Everyone knows Marvel Studios. Superheroes, villains, and box office numbers usually bookend anything related to Marvel. Regurgitated storylines about a hero whose parent passed tragically or a villain whose love was taken from them aren’t new to the studio. Still, occasionally, something comes out that makes you say, “I can’t believe this is Marvel.”

This time, it’s Agatha All Along

While, yes, Agatha All Along is a show about superpowered people and witches, it pulls so far away from the Marvel formula that it doesn’t feel like you’re watching something about superheroes/villains. 

The show, created by Jac Schaeffer, follows Agatha Harkness (Kathryn Hahn). She attempts to travel down “The Witches Road” to regain her powers after Wanda Maximoff stripped her of them in the 2021 series Wanda Vision.

With her are fellow witches Jen Kale (Sasheer Zamata), Alice Wu-Gulliver (Ali Ahn), Lilia Calderu (Patti LuPone), and Rio Vidal (Aubrey Plaza), “Teen” played by Joe Locke, and Mrs. Hart (Debra Jo Rupp) who caught the short end of the stick and is forced to travel the Road with the others.

The witches’ powers are so different from what we’ve seen in Marvel before that they bring a new sense to the franchise while weaving familiarity between the characters, whether we know it or not. 

While the show is science fiction, which borders on fantasy, it also has horror elements—and, no, not Terrifier horror, but Scream horror. There are jumpscares and scary faces, but there’s still laughter while those are happening. 

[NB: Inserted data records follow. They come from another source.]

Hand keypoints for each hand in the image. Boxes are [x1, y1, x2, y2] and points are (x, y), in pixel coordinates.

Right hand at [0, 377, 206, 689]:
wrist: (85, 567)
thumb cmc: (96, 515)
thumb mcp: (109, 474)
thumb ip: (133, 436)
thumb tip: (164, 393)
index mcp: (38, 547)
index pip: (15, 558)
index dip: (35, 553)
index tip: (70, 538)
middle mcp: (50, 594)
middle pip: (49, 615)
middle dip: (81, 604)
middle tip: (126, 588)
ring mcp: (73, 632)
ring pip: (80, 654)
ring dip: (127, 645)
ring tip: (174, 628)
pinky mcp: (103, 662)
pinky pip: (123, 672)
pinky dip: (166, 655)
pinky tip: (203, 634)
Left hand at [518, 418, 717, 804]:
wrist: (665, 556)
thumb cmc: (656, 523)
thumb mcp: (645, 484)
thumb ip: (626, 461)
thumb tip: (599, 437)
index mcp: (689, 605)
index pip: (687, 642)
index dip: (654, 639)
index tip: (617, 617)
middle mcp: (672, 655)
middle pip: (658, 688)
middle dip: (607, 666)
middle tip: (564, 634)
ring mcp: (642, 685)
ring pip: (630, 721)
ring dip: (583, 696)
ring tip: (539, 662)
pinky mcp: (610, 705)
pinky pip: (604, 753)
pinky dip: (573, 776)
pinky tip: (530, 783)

Along with the genre-bending, the show also features several (!) queer relationships. While I’m not about to say they’re the best representation we’ve ever seen (probably don’t date Death, you know?), they’re still indicative of how far we’ve come from same-sex kisses only being in the background of specific scenes at specific times. 

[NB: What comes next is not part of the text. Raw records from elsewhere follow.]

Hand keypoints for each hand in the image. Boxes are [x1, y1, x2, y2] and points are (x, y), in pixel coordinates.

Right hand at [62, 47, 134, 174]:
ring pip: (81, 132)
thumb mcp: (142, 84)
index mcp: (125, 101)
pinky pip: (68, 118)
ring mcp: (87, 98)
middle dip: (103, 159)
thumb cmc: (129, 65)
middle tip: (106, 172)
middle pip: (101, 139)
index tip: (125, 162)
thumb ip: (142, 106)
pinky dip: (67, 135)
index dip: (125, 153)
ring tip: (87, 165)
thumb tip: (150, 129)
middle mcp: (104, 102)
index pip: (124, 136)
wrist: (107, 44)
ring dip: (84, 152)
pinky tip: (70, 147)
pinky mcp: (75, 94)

Agatha All Along begins as a story of an evil witch and evolves into a show about found family, love, and grief. Each character in this star-studded cast must overcome themselves in both physically and mentally challenging ways. Overall, the show has a heart, which is more than can be said about most Marvel features recently.

All episodes of Agatha All Along are now available to stream on Disney+.